History has taught us that beer is an evolving beverage. To me, beer is a canvas. Beer is a means for a brewer to express himself / herself, much like an artist. The ancients used to ‘sing’ to their yeast to produce a good batch of ale, they used to dance and carry out rituals. Today we call that process control. They used to ‘talk’ to their yeast to make it feel ‘comfortable’. Today, we set the right temperature to make them ‘feel at home’. They used to ‘bond’ with their yeast. But do we?

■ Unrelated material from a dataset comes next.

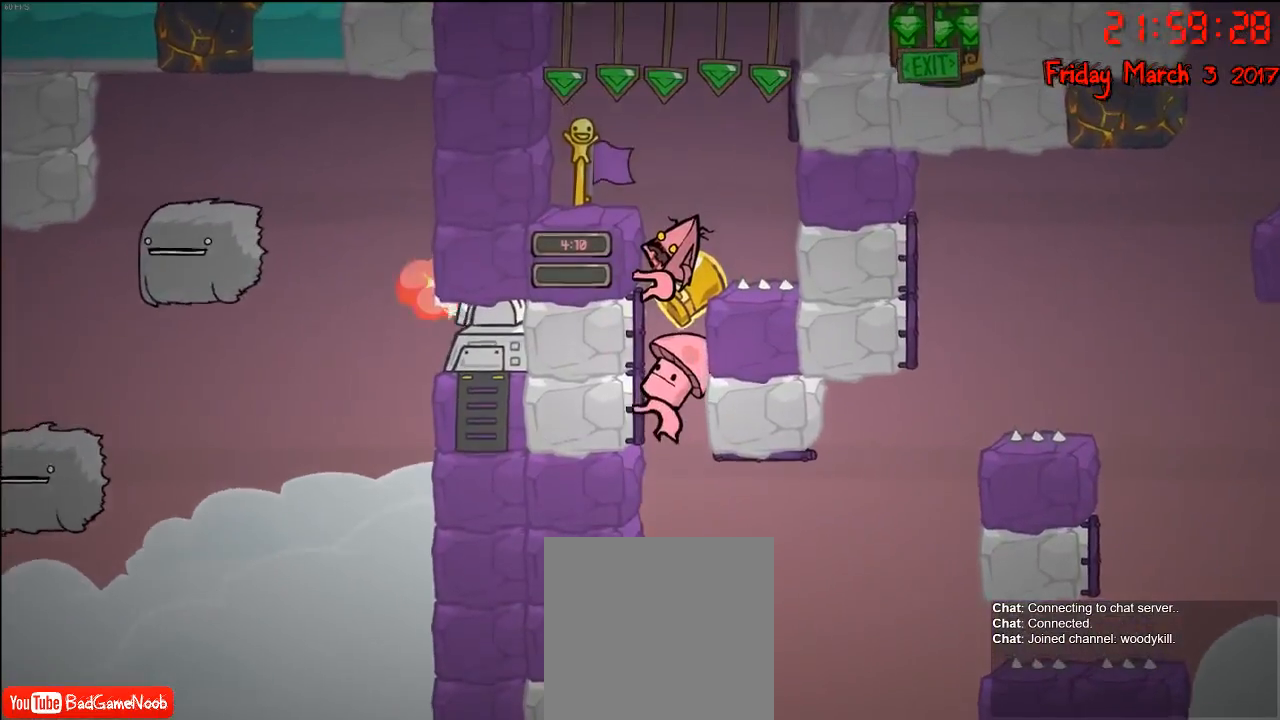
{"buttons": ["R2"], "left_stick": "center", "right_stick": "center", "events": []}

Brewing has become a lot more commercial than the days of the ancients. But has it lost its essence? Have brewers really stopped ‘bonding’ with their yeast? Ask any of the old-timers and they’ll say no. To brew a batch of beer that you are proud of, a batch of beer that people drink and love, a batch of beer that is admired, is that not akin to Vinci’s Mona Lisa, or Michelangelo’s David, or even Beethoven’s Symphonies? Is beer, then, not art? Beer has and always will be an abstract beverage, ever changing, ever evolving. As a brewer, there is nothing more encouraging than that. Fruit beers are a fine example of this.

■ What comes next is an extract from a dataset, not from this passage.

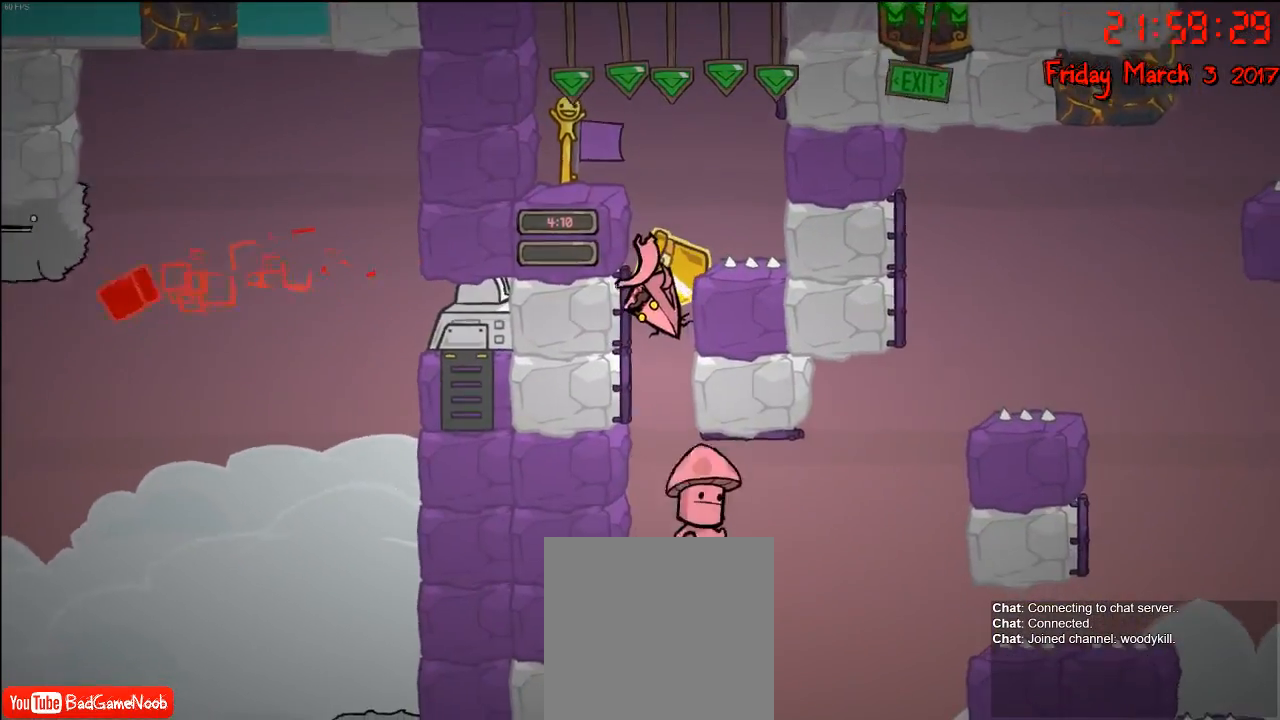
{"buttons": ["R2"], "left_stick": "center", "right_stick": "center", "events": [[367, "left_stick", "center"]]}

Much like a painter, a brewer must possess the skill and intuition to brew a great beer. Now, anyone can learn the procedure to brew, as anyone can learn brush-strokes. But not all of those who know how to use a brush are great painters just as not all of those who know how to handle malt, hops, yeast and water are great brewers. A great brewer must be able to trust his intuition. Calculations of how much fruit to add to flavor the beer can only go so far. A brewer must be able to ‘listen’ to his yeast to be able to produce a great beer. He must be able to understand its behavior. And this goes beyond studying fermentation science. When he draws a sample to check its aroma, the only thing he can trust is his instinct. A great brewer is perceptive. A great brewer knows when his yeast is stressed. He knows when it’s the right time to stop fermenting by using only his senses. He doesn’t need quality control equipment to tell him when his beer is ready. He just knows.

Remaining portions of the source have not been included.